In his recent article for the Atlantic Noah Berlatsky quotes UNC professor William Andrews’ view in To Tell a Free Story (1988): Solomon Northup’s story was actually written by his attorney, David Wilson. Andrews argued that most, if not all, slave narratives were merely dictated to white writers, who “cleaned up” the diction and made the works presentable in style and language for white audiences. However, Berlatsky would have been wise to read a more recent commentary on slave narratives. Later scholarship presents compelling evidence that many of them were indeed written by the former slaves themselves.

I studied slave narratives as the focus of my masters thesis, “To Tell a True Story” (1993), in which I discuss the purpose, themes, and genres of slave narratives as well as their truthfulness and the difficulty of claiming the authors’ own voices. All these narratives were framed by authenticating documents written by reputable white people who lent a stamp of credibility to the narrators. Of course, many of these supporters were abolitionists with a cause, so for more than a century it was whispered that these white benefactors did the actual writing. “How could an illiterate slave write something as elegant as this?” critics asked.
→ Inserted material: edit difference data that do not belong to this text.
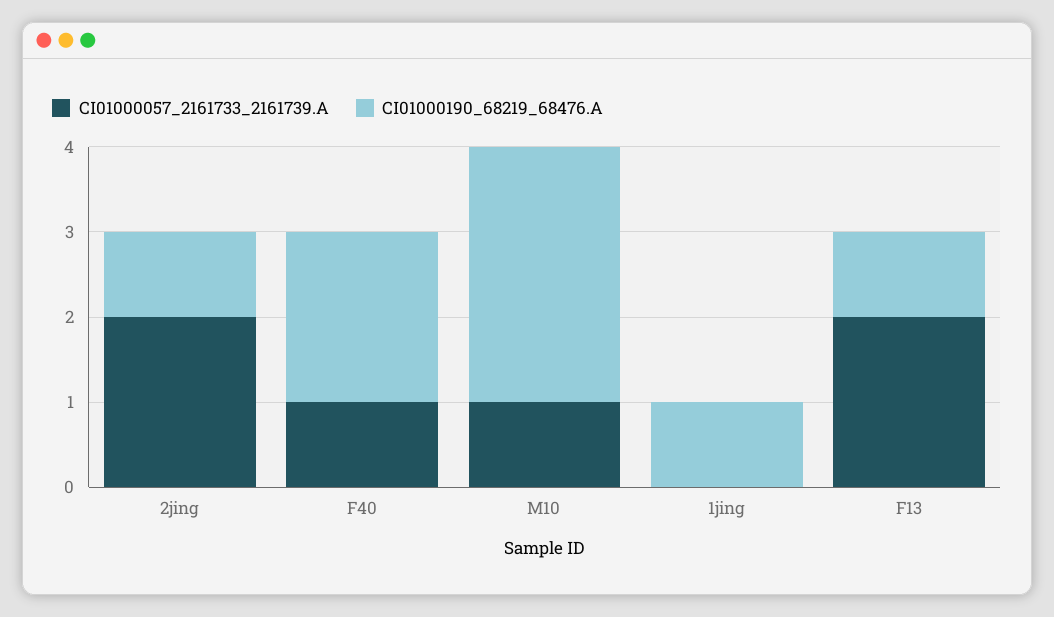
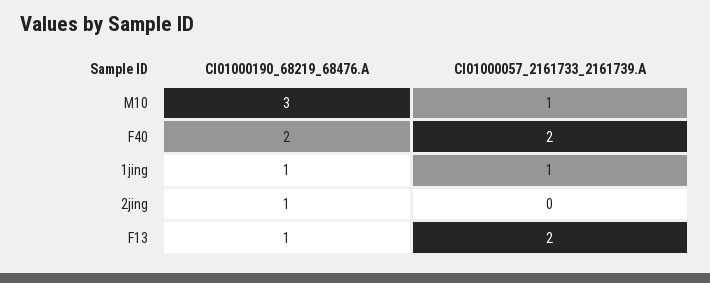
  {
    "CI01000057_2161733_2161739.A": {
-     "2jing": 2,
+     "2jing": 0,
-     "F40": 1,
+     "F40": 2,
      "M10": 1,
-     "1jing": 0,
+     "1jing": 1,
      "F13": 2
    },
    "CI01000190_68219_68476.A": {
      "2jing": 1,
      "F40": 2,
      "M10": 3,
      "1jing": 1,
      "F13": 1
    }
  }

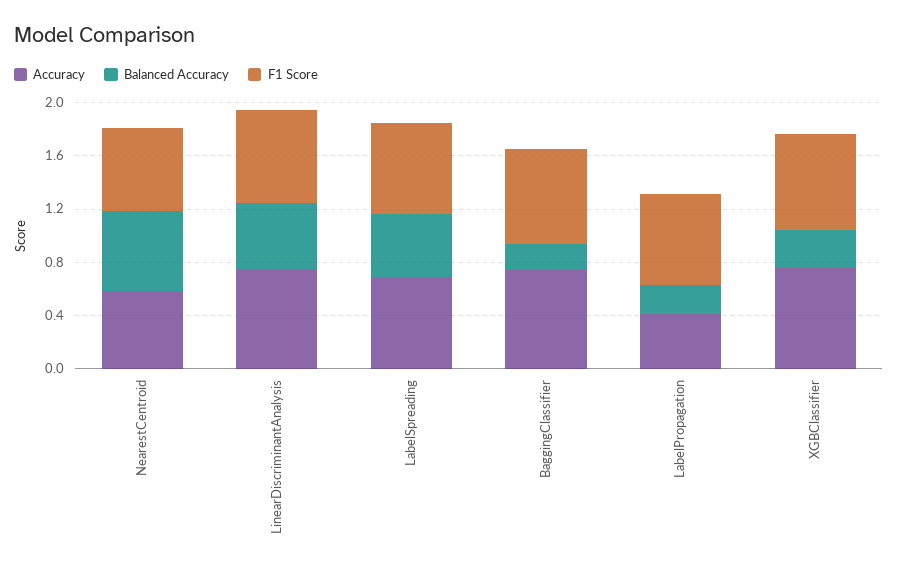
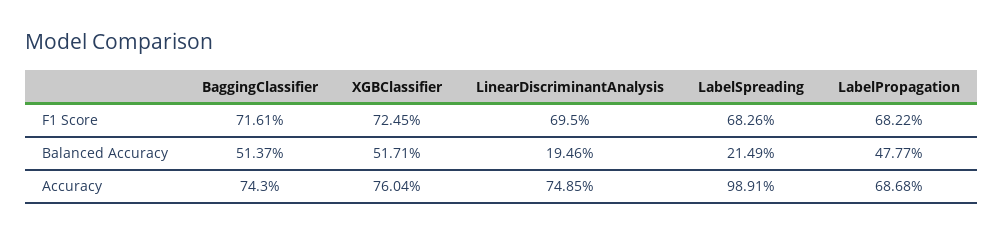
  {
    "Accuracy": {
-     "NearestCentroid": 0.6,
      "LinearDiscriminantAnalysis": 0.7485,
-     "LabelSpreading": 0.7,
+     "LabelSpreading": 0.9891,
      "BaggingClassifier": 0.743,
-     "LabelPropagation": 0.4,
+     "LabelPropagation": 0.6868,
      "XGBClassifier": 0.7604
    },
    "Balanced Accuracy": {
-     "NearestCentroid": 0.6,
-     "LinearDiscriminantAnalysis": 0.5,
+     "LinearDiscriminantAnalysis": 0.1946,
-     "LabelSpreading": 0.5,
+     "LabelSpreading": 0.2149,
-     "BaggingClassifier": 0.2,
+     "BaggingClassifier": 0.5137,
-     "LabelPropagation": 0.2,
+     "LabelPropagation": 0.4777,
-     "XGBClassifier": 0.3
+     "XGBClassifier": 0.5171
    },
    "F1 Score": {
-     "NearestCentroid": 0.6,
      "LinearDiscriminantAnalysis": 0.695,
      "LabelSpreading": 0.6826,
      "BaggingClassifier": 0.7161,
      "LabelPropagation": 0.6822,
      "XGBClassifier": 0.7245
    }
  }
Evidence is rising that the narrators did indeed read — and write. They learned to write well by reading good books and learning from the patterns they found there. But we can never know for sure who put pen to paper, the teller or the auditor. The important thing is that the stories have been told.

12 Years a Slave is a profound film that tells a profound story. It is difficult to watch, not only because of its intense emotion and brutality but because of the guilt it engenders in those who are not black, simply because they are white. Right or wrong, we tend to identify with those of our own race, and it is difficult to identify with character after character who has not a single redeeming quality until Brad Pitt finally appears on the screen as a reasonable white abolitionist. But Schindler’s List was difficult to watch too, for many of the same reasons. Both are brutal, both use nudity to demonstrate the humiliation of their characters, and both are overwhelmingly respectful of their subjects. Both are films you ought to see.